The Court refused to infer the above, and stated that, to protect the freedom of expression and the Internet as we know it, one cannot simply categorize all linking to unauthorized content as a communication to the public. They further saw that, in assessing whether a communication to the public in such a scenario, one has to consider "...when the posting of a hyperlink to a work freely available on another website is carried out by a person who, in so doing, does not pursue a profit, to take account of the fact that that person does not know and cannot reasonably know, that that work had been published on the internet without the consent of the copyright holder". What remains interesting is the potential liability of an unknowing sharer, who still makes a profit by doing so. Ultimately, this seems to just raise the bar for negligence (or a willful blind eye), but is a curious consideration made by the Court.

Hyperlink profiteers enjoying their unlawful gains for one last time
The judgment did not, however, give everyone a free pass: "In contrast, where it is established that such a person knew or ought to have known that the hyperlink he posted provides access to a work illegally placed on the internet, for example owing to the fact that he was notified thereof by the copyright holders, it is necessary to consider that the provision of that link constitutes a ‘communication to the public’ within the meaning of Article 3(1)". This makes sense, and would offer a safe harbor for those who were notified of any infringing content, especially if it had been placed there without the express authorization of the rightsholding party.
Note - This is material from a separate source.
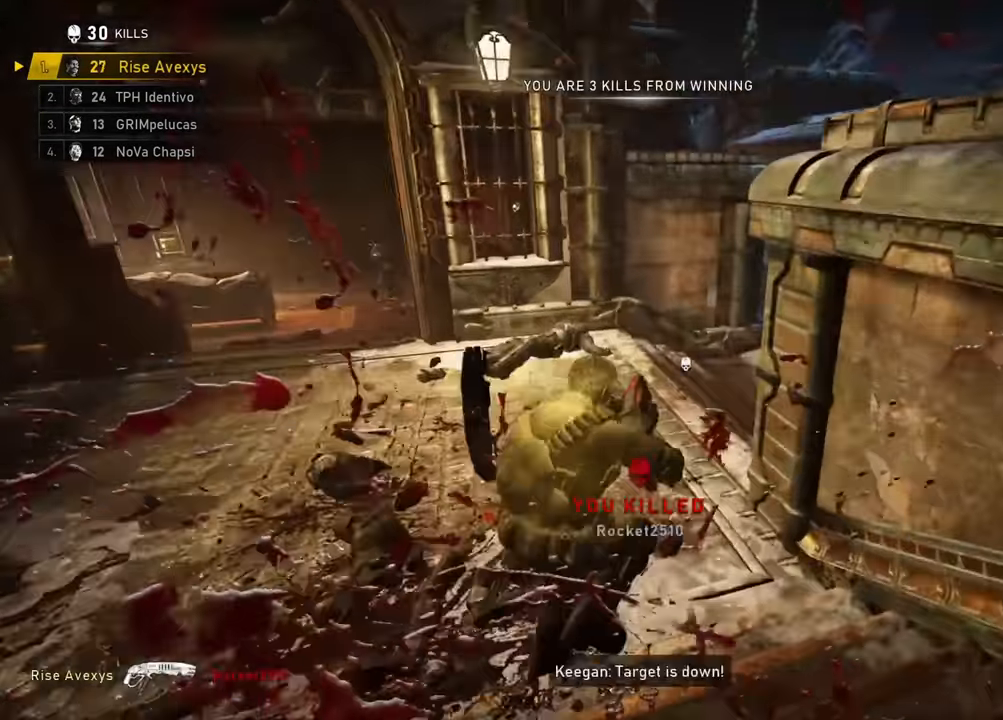
{"buttons": ["A"], "left_stick": "up", "right_stick": "center", "events": [[50, "A", "down"], [116, "A", "up"], [166, "A", "down"], [216, "left_stick", "up"], [216, "right_stick", "up-right"], [250, "L3", "down"], [333, "right_stick", "center"], [417, "L3", "up"]]}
The Court also put the onus on checking the content on those who gained a profit from sharing hyperlinks to other websites: "...it can be expected that the person who posted such a link carries out the necessary checks to ensure that the work concerned is not illegally published on the website to which those hyperlinks lead, so that it must be presumed that that posting has occurred with the full knowledge of the protected nature of that work and the possible lack of consent to publication on the internet by the copyright holder. In such circumstances, and in so far as that rebuttable presumption is not rebutted, the act of posting a hyperlink to a work which was illegally placed on the internet constitutes a ‘communication to the public’ within the meaning of Article 3(1)". Knowledge, or presumed knowledge, is key here, and clearly the Court wants to curtail profiteers who would use this 'loophole' for their own benefit by sharing links to infringing, unauthorized content.

The Court then finally summarized their findings to the questions posed: "...the answer to the questions raised is that Article 3(1) of Directive 2001/29 must be interpreted as meaning that, in order to establish whether the fact of posting, on a website, hyperlinks to protected works, which are freely available on another website without the consent of the copyright holder, constitutes a ‘communication to the public’ within the meaning of that provision, it is to be determined whether those links are provided without the pursuit of financial gain by a person who did not know or could not reasonably have known the illegal nature of the publication of those works on that other website or whether, on the contrary, those links are provided for such a purpose, a situation in which that knowledge must be presumed".

The decision is a very interesting one, and this writer had been waiting for it for some time. What seems surprising is the emphasis of financial gain, but it makes sense, as often those who do not pursue pure monetary gains will be more honestly ignorant to the content  they have shared than those who aim to profit from it (often knowing full well what they are sharing, as it is the source of their users).